Now soil pollution a 'state secret' in China

Date: 
February 26, 2013
China soil quality

China’s top environmental watchdog has rejected a request to publish findings of a high-profile national survey on soil pollution, citing "state secrecy". It is a decision which both legal and environmental experts are calling irresponsible.

With public health at risk – as contaminated land jeopardizes food safety and can cause cancer or other health problems for local residents – critics are asking just what, in its five-year study into ground contamination, the Ministry of Environmental Protection has to hide.

"The government has a responsibility to warn the public whether a piece of land is safe to grow crops or build a home," said Ma Jun, director of the Beijing-based Institute of Public and Environmental Affairs. “Soil contamination might pose more risk than other forms of pollution because it is not as visible and people do not know how to take precautions against it.”

According to Beijing-based lawyer Dong Zhengwei, who requested the findings from the environmental ministry on January 30, the ministry's claim is rather ill-founded, because the regulations on disclosure of government information actually allows for the release of so-called “national secrets” if they involve public interest.

Dong said the rejection also betrayed a promise made in June by Wu Xiaoqing , vice-minister of the environment, to "publish findings at an appropriate time" following a five-year ground-pollution survey that started in 2006 and cost 1 billion yuan (USD160 million).

The survey tested 200,000 samples of soil, ground water and farm produce nationwide, resulting in about 5 million pieces of data, the ministry said in 2011. The ministry had hoped the study would provide a full understanding of soil pollution, the reasons behind it and the impact it has on society. 

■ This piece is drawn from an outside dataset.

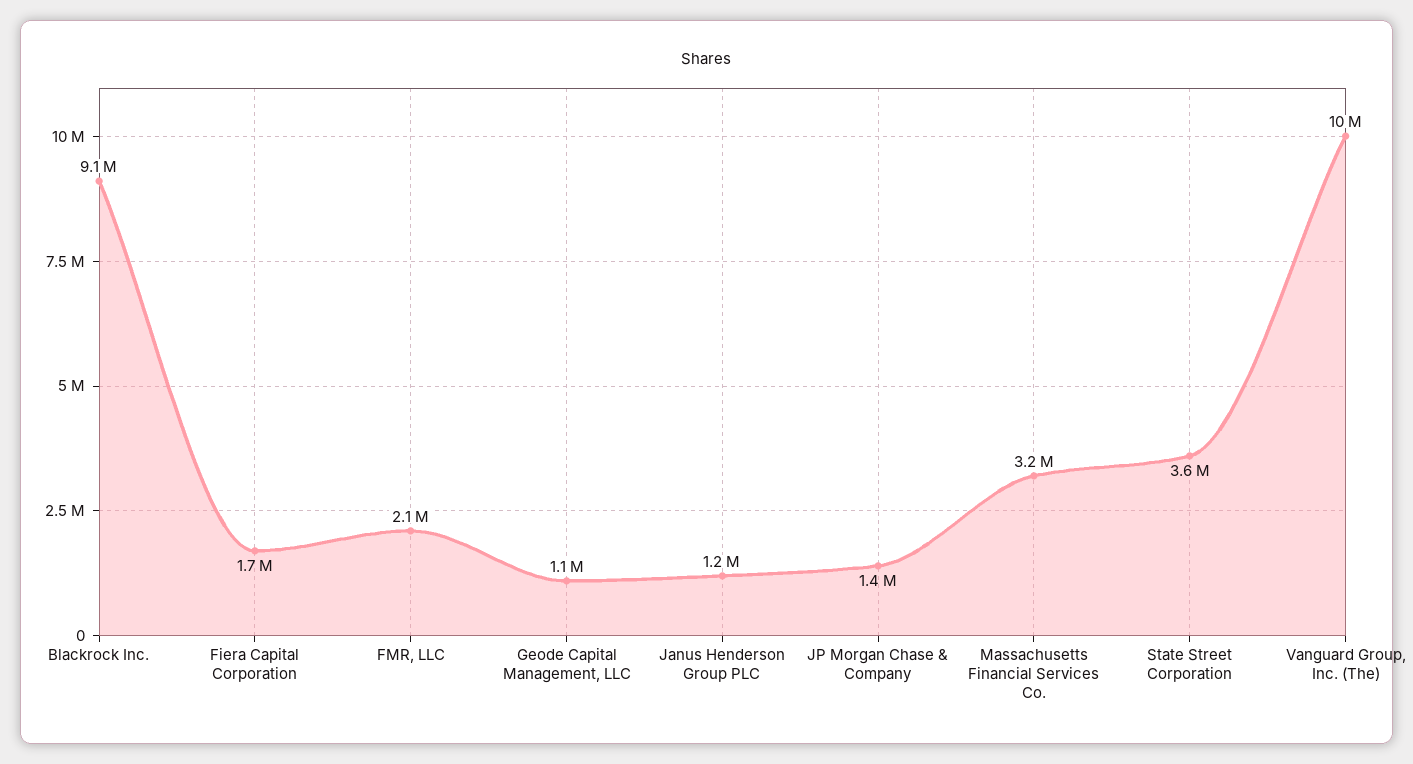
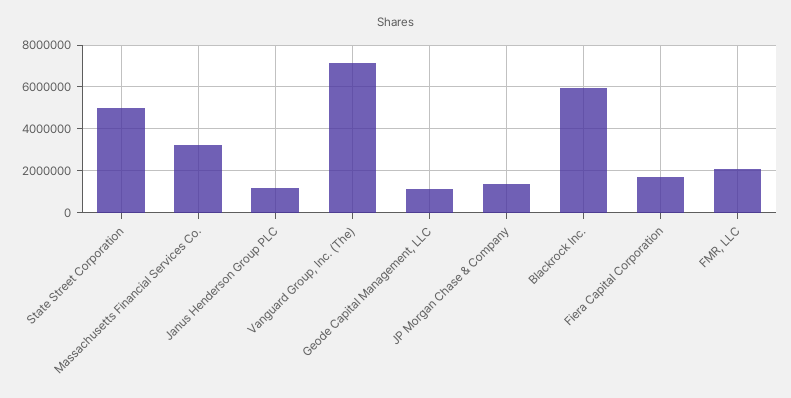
Blackrock Inc.: 9100000 -> 6000000
State Street Corporation: 3600000 -> 5000000
Vanguard Group, Inc. (The): 10000000 -> 7000000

Three years after the investigation was completed, however, the results have yet to be published. Media reports in 2012 quoted officials with the ministry as saying they were still waiting for approval from the State Council. Previous statistics published by the ministry showed that China had 10 million hectares of polluted farm land, accounting for 8.3 percent of total arable land.

In January the State Council released a statement on soil pollution, saying that a soil-monitoring network will be built, covering 60 percent of the country's arable land and drinking water sources for more than 500,000 people.

It said that by 2020, the country's soil quality will be improved through effective protection measures.

"The environmental ministry has been releasing real-time information about air pollution even though the air in Beijing was so bad last month. In contrast, soil pollution is a 'state secret'," Dong said. "Does this suggest that the land is contaminated much worse than the air?"

Authorities have a poor record of transparency on pollution information. A five-year national plan to tackle heavy-metal pollution by 2015 has never been made public.

Ma said authorities deemed the soil-pollution findings "too sensitive", and he said there were likely questions about the accuracy of the findings, because the survey was met with strong resistance from local governments.

"But the ministry should not use that as an excuse not to come clean on pollution. At the very least it could start with less-sensitive findings and tackle the severe problems, and set a timetable to release all of the findings."

The ministry said in 2006 that more than 10 percent of farmland on the mainland was polluted, and that about 12 million tonnes of grain was contaminated by heavy metals annually. Updated figures have not been released since then.